● **Your task**:
Needed from the entries below: every line that holds the word "abstractions".

╭─ The records

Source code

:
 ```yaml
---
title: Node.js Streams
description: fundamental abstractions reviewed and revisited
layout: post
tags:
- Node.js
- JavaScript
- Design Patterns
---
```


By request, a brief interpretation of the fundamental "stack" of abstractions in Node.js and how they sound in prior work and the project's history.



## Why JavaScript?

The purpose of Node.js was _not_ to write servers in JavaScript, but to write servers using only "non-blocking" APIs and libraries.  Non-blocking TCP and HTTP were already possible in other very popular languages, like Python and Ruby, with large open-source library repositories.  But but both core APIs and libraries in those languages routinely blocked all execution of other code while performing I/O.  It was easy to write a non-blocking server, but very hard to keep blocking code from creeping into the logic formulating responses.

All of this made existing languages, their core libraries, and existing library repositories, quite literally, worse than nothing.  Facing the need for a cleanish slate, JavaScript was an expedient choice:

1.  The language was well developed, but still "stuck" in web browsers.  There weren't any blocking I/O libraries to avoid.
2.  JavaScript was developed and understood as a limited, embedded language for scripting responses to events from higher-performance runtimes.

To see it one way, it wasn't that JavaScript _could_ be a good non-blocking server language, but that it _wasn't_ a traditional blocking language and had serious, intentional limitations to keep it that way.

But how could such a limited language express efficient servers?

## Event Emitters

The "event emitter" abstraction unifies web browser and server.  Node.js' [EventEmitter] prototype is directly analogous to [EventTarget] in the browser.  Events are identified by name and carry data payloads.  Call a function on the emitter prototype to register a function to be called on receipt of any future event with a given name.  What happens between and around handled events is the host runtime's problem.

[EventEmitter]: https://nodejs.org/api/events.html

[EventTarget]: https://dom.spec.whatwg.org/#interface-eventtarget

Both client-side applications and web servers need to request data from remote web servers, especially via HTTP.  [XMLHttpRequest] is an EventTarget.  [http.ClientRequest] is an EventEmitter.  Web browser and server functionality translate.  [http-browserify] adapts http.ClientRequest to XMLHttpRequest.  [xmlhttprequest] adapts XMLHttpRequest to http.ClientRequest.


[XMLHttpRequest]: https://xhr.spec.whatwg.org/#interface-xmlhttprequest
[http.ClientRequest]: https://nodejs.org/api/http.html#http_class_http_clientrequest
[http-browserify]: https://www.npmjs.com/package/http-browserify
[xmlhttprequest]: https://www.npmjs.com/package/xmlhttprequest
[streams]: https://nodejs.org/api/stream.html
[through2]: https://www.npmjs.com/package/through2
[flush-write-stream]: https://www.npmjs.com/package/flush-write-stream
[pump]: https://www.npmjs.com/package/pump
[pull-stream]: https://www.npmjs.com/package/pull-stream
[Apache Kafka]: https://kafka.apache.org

╰─
╭─ The records

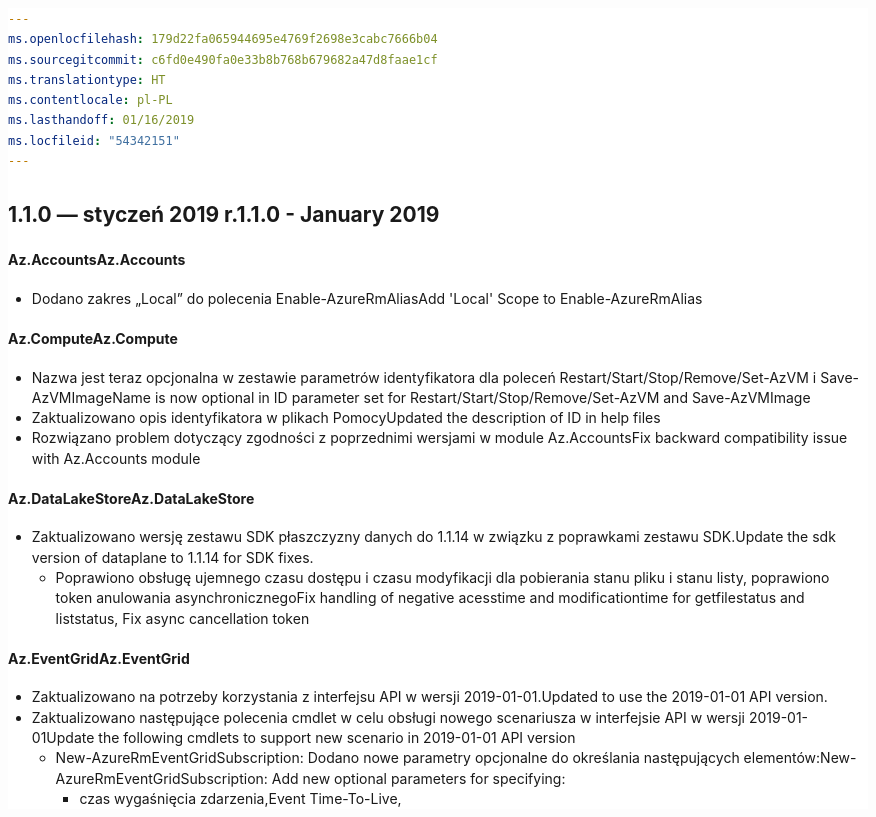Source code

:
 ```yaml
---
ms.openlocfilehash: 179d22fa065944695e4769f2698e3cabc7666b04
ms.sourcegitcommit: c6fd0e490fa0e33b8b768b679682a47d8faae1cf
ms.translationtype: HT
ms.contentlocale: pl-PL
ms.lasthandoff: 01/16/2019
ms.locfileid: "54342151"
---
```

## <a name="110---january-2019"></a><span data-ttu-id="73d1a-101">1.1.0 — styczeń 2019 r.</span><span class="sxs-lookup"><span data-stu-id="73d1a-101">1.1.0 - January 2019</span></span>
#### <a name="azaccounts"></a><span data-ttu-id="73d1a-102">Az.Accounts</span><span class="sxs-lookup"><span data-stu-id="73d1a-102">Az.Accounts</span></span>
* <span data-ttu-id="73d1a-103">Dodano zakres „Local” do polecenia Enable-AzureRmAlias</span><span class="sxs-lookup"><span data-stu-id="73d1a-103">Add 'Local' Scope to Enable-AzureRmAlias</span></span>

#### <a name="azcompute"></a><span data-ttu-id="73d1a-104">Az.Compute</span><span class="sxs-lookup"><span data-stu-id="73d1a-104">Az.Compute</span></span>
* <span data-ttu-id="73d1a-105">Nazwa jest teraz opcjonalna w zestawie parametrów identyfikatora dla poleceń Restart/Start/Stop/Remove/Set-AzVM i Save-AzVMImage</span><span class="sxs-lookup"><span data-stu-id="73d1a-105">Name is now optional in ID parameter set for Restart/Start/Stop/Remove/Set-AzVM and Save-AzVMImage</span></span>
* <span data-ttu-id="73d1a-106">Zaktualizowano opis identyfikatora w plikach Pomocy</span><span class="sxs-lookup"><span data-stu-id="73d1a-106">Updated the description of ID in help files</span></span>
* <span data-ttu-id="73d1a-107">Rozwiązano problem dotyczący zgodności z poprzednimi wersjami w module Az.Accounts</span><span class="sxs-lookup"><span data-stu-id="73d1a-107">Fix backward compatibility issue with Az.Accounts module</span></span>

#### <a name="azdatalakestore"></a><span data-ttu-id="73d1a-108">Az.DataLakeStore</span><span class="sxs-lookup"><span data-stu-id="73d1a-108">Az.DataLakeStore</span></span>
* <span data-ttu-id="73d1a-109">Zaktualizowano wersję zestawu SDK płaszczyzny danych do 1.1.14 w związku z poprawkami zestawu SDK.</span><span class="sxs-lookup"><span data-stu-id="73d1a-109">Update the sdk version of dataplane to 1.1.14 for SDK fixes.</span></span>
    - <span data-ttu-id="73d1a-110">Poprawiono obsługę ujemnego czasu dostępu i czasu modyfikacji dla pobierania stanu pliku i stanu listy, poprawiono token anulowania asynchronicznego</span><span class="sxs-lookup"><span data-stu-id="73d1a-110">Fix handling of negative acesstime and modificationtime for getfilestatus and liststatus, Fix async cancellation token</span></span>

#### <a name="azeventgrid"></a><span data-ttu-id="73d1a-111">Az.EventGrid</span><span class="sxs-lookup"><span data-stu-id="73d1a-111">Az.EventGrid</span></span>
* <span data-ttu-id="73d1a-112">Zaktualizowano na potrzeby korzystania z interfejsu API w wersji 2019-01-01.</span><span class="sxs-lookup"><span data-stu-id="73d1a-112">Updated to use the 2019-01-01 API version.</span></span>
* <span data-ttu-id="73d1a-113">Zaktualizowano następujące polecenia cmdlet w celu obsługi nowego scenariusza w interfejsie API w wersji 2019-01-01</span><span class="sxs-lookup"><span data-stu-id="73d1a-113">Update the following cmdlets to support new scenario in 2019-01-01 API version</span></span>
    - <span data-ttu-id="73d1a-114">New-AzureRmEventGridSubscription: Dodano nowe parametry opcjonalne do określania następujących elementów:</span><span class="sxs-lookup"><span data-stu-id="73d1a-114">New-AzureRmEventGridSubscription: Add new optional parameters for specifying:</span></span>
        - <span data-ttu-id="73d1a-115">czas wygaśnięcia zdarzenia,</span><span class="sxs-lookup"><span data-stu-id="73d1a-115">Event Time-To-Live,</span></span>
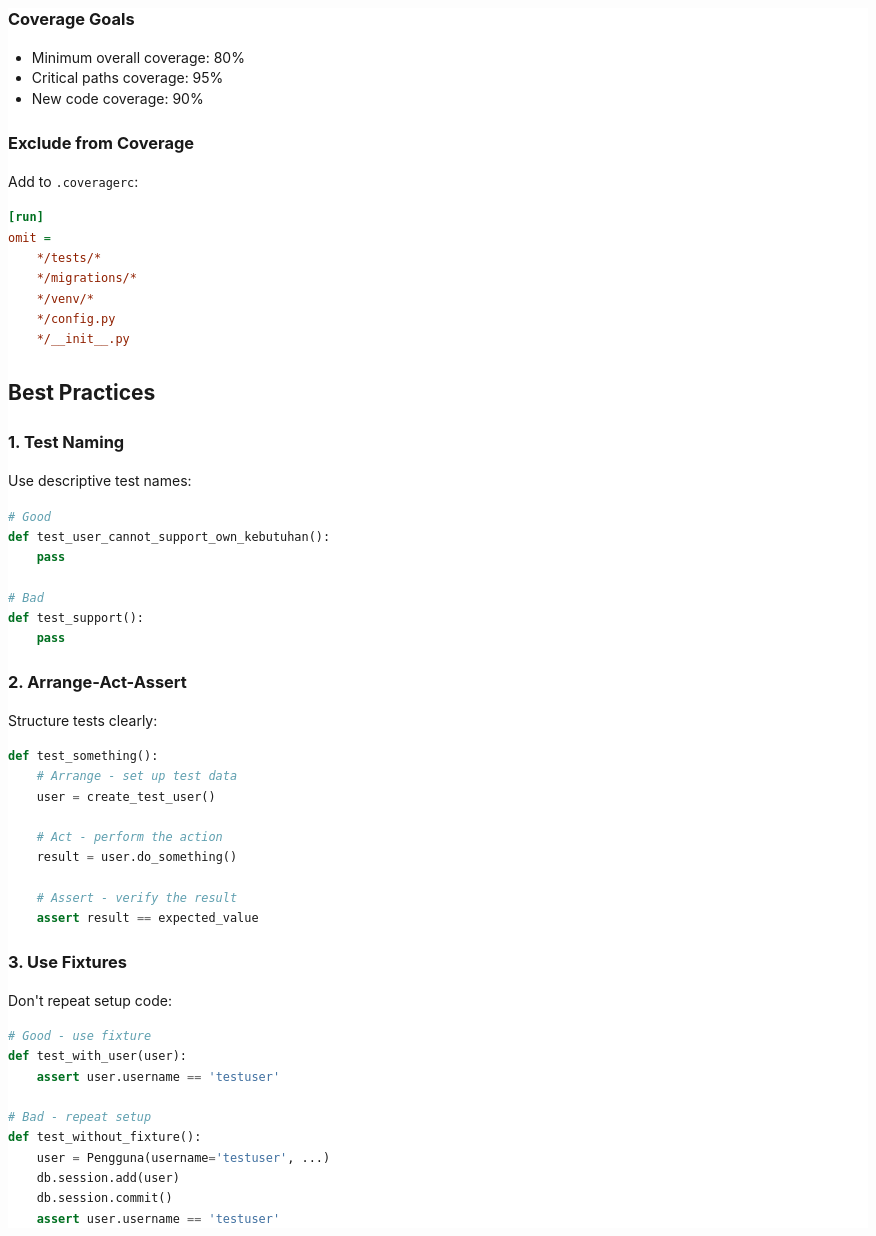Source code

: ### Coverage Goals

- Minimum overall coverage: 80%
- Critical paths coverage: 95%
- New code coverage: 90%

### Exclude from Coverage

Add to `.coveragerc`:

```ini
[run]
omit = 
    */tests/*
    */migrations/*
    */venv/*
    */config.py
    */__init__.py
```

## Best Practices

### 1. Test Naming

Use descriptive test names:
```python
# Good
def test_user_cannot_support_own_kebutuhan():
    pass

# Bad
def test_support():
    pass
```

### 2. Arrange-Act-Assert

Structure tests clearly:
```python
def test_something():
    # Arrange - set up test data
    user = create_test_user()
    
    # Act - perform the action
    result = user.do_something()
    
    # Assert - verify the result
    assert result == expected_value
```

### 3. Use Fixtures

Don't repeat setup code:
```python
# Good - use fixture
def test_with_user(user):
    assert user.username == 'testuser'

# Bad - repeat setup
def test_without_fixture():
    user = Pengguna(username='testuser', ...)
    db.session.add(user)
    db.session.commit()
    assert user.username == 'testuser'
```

╰─

● **Exercise response**:
description: fundamental abstractions reviewed and revisited
By request, a brief interpretation of the fundamental "stack" of abstractions in Node.js and how they sound in prior work and the project's history.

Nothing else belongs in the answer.